According to ESPN, small-market teams are concerned they could lose $20 million in revenue sharing next season in a worst-case scenario. New Orleans Pelicans owner Gayle Benson, operating in the NBA’s smallest market, is worth an estimated $3 billion. Memphis Grizzlies owner Robert Pera, whose team works in the next-smallest market, is worth roughly $10 billion. Their economic crisis is not exactly yours.

Granted, the NBA’s return could put thousands of people back to work, and who knows how many others are supported by the league’s employees, but there are serious ethical questions about a non-essential business reopening in the face of a pandemic, even under the safest of conditions. They get more serious when you consider that the collective wealth of the business owners could afford them all more time.

There is little doubt that billionaires crying poor and financially incentivizing multimillionaires back to work applies pressure to everyone from assistant coaches earning six figures to arena workers living paycheck to paycheck to get back to work before any of them might feel completely comfortable returning. And what message does that send to smaller businesses forced to furlough employees amid the epidemic? Might a second wave that could result from reopening too soon create even greater economic concern?

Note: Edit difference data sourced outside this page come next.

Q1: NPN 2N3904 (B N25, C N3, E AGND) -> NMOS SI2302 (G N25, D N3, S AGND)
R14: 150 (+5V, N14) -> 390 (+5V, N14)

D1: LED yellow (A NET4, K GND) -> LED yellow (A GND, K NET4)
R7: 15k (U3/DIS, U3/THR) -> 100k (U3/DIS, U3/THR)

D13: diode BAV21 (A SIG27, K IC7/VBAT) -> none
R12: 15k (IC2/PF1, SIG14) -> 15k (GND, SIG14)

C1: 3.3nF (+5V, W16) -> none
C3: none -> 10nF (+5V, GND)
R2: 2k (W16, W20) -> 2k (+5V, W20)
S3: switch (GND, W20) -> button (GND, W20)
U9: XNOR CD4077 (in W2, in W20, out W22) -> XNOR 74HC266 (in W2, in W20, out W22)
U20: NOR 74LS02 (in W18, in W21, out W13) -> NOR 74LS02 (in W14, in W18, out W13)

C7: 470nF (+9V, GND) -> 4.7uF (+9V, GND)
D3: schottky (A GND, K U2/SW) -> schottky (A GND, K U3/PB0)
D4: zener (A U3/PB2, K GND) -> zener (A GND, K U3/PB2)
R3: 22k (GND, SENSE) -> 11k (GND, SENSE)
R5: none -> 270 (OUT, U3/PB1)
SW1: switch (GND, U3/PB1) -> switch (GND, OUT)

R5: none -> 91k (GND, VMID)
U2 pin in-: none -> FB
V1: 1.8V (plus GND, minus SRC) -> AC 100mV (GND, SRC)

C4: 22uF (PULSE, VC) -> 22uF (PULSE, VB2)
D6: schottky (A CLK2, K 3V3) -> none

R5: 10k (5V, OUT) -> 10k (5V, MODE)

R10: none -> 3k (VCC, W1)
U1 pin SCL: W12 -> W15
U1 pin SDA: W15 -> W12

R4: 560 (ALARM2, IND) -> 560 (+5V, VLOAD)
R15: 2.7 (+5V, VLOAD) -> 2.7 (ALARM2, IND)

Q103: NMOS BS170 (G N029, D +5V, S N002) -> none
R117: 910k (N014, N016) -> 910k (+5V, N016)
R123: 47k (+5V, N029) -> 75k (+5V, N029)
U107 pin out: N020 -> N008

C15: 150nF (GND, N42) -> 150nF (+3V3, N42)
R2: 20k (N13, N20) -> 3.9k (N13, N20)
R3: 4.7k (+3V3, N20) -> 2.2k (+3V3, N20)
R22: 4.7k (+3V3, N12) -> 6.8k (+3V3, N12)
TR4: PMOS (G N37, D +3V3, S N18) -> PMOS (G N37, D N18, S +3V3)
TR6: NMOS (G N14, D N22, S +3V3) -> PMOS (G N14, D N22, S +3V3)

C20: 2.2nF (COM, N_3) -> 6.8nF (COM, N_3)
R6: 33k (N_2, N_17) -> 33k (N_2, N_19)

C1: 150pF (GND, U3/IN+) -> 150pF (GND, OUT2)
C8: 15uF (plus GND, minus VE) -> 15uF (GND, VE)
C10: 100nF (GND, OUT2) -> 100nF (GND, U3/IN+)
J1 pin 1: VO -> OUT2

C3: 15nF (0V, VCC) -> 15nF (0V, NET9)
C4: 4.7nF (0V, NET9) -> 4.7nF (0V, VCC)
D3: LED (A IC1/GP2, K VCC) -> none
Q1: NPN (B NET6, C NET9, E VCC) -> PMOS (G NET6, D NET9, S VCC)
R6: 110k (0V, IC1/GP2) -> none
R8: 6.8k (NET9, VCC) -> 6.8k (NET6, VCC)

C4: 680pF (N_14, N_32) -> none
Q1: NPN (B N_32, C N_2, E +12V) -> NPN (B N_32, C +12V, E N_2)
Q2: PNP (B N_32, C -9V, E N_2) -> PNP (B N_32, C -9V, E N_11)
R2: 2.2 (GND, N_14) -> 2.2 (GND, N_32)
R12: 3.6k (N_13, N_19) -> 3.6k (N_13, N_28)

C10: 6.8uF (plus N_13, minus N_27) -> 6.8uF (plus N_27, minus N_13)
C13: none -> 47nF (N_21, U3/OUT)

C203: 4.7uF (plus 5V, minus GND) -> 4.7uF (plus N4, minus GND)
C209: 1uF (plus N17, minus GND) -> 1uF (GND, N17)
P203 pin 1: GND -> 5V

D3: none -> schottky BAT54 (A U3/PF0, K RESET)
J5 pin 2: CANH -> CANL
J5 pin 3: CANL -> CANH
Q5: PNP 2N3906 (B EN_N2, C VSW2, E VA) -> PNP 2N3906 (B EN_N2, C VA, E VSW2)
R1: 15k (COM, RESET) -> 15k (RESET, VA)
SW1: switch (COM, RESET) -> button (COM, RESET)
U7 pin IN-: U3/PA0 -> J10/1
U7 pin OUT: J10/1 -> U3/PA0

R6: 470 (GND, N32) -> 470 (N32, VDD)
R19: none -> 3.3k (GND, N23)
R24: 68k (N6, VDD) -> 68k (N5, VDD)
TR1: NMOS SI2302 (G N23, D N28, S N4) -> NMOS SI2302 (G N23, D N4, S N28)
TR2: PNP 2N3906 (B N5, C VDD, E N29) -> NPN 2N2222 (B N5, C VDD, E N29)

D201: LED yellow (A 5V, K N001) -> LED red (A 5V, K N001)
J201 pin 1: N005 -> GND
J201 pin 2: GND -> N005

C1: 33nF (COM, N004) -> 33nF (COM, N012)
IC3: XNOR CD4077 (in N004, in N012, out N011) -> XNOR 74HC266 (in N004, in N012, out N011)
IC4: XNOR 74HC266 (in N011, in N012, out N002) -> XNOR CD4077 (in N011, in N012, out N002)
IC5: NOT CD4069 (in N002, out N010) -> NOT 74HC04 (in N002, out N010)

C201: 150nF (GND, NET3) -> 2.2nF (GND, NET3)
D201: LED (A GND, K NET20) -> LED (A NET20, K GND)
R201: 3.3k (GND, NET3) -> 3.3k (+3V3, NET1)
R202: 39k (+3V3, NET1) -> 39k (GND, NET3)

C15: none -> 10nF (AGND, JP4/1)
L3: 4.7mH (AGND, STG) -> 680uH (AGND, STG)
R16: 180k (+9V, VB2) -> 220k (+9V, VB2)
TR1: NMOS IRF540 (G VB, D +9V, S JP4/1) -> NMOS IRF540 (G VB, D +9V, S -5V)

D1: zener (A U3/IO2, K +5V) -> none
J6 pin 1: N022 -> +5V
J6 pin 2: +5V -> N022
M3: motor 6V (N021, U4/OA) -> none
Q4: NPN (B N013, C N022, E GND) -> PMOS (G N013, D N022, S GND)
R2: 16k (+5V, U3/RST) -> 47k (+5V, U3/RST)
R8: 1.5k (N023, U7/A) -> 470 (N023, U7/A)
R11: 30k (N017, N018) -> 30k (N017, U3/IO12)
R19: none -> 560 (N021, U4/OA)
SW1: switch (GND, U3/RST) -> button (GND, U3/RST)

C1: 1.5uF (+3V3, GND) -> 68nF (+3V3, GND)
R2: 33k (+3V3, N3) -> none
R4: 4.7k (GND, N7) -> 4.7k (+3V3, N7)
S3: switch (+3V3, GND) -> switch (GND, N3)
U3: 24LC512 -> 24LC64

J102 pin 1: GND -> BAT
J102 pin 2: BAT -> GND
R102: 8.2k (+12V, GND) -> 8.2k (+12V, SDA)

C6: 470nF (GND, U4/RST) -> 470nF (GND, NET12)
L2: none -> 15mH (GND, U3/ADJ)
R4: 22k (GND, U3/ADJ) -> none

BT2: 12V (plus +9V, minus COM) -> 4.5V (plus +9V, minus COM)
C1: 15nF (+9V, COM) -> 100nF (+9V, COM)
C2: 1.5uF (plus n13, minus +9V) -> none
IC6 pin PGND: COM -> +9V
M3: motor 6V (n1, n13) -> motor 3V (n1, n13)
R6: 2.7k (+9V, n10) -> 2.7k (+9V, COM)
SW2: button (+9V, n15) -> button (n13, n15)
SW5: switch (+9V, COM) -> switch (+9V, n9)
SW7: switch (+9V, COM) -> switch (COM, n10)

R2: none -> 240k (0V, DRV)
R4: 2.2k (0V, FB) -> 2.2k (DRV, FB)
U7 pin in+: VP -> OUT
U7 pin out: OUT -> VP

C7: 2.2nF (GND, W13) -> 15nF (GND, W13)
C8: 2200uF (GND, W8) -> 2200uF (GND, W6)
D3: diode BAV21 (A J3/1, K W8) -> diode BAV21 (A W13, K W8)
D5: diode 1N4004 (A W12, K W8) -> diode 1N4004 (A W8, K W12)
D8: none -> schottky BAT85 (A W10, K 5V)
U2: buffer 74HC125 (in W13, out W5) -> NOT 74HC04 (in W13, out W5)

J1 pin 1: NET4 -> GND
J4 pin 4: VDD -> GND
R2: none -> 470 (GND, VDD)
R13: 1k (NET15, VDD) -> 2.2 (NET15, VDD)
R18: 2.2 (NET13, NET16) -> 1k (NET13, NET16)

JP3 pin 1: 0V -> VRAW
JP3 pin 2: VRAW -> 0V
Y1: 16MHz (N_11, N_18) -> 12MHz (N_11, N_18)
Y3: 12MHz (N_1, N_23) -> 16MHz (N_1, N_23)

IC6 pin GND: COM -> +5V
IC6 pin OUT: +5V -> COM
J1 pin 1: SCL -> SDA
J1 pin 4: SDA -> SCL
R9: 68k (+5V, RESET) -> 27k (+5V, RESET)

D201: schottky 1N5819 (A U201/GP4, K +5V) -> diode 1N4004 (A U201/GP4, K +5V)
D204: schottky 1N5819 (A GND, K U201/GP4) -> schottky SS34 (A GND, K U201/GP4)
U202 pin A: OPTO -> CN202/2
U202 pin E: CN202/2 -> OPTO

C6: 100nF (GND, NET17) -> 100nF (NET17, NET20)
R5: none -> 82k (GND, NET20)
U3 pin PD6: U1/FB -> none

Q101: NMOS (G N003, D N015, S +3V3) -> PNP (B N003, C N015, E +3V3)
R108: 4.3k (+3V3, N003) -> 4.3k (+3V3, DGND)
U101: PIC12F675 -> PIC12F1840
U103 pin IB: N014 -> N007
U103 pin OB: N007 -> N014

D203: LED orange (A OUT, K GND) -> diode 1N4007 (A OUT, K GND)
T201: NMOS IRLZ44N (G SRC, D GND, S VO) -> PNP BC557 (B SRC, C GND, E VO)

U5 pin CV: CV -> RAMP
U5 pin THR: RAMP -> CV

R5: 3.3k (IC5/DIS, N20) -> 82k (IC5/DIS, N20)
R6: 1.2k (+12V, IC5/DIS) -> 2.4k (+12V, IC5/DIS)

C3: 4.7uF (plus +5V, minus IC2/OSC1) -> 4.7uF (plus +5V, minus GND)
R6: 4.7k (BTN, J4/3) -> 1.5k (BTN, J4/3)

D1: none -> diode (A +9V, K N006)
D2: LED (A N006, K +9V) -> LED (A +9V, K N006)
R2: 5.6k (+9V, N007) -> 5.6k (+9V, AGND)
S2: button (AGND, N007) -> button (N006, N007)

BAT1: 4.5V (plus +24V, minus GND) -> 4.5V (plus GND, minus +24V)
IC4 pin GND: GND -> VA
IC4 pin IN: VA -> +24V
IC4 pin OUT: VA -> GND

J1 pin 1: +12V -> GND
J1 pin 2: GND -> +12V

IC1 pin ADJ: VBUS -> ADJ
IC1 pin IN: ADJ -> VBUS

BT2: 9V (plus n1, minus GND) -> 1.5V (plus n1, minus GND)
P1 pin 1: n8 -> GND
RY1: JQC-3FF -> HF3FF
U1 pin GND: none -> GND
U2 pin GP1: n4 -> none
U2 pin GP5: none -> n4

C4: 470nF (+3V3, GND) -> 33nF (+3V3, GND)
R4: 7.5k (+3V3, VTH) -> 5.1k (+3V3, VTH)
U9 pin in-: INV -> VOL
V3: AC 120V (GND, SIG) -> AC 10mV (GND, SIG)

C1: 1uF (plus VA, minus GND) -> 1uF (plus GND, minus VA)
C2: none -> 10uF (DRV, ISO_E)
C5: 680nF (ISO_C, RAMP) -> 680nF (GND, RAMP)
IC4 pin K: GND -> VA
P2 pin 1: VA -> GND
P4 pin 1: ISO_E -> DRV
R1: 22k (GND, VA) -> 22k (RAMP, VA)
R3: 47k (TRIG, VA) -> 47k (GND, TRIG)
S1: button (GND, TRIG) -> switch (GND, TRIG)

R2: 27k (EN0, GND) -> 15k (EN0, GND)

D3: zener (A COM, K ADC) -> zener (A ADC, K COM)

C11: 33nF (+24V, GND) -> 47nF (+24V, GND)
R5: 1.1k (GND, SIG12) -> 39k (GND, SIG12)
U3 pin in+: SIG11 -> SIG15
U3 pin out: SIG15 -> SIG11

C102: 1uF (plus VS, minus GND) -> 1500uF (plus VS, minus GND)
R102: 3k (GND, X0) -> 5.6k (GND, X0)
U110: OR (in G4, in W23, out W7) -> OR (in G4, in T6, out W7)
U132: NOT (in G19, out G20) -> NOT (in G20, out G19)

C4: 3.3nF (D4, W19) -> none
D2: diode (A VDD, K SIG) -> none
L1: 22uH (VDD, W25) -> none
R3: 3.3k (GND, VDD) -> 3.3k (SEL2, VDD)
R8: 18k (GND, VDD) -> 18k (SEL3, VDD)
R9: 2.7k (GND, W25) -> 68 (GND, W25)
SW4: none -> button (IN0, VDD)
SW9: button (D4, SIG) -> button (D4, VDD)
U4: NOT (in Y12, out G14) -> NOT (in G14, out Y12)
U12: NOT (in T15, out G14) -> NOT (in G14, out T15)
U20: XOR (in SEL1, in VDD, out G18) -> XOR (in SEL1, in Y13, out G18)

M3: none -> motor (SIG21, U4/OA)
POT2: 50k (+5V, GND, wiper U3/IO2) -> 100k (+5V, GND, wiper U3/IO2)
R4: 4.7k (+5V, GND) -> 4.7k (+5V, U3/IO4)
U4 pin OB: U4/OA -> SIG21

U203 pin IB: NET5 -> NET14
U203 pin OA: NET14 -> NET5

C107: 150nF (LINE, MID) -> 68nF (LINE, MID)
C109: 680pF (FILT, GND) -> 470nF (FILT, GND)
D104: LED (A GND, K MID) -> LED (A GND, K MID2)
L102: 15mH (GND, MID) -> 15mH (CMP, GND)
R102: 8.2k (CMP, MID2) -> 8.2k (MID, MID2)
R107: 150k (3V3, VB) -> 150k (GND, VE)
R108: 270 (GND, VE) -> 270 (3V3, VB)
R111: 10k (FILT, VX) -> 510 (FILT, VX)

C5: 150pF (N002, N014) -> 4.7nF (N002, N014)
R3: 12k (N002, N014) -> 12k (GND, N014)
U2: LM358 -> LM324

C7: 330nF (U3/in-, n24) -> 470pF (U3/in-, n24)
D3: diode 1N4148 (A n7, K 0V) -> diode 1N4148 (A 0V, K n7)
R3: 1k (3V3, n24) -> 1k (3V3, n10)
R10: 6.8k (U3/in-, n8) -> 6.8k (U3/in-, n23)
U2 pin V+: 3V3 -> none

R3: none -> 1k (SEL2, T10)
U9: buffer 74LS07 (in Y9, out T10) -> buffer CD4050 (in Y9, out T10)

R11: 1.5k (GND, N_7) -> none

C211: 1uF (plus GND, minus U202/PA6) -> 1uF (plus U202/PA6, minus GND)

Listen, I want to watch live sports just as much as NBA superstars want to resume playing them, and my industry depends upon it to a degree, but if the league’s push to reopen in July were to cost even one more life than would have otherwise been lost, it is not worth it. In that sense, the NBA’s decision is no more difficult than the one every country, every state, every town is trying to make concurrently. We don’t have all the answers, but we cannot let the desire to crown a champion outweigh the resulting losses.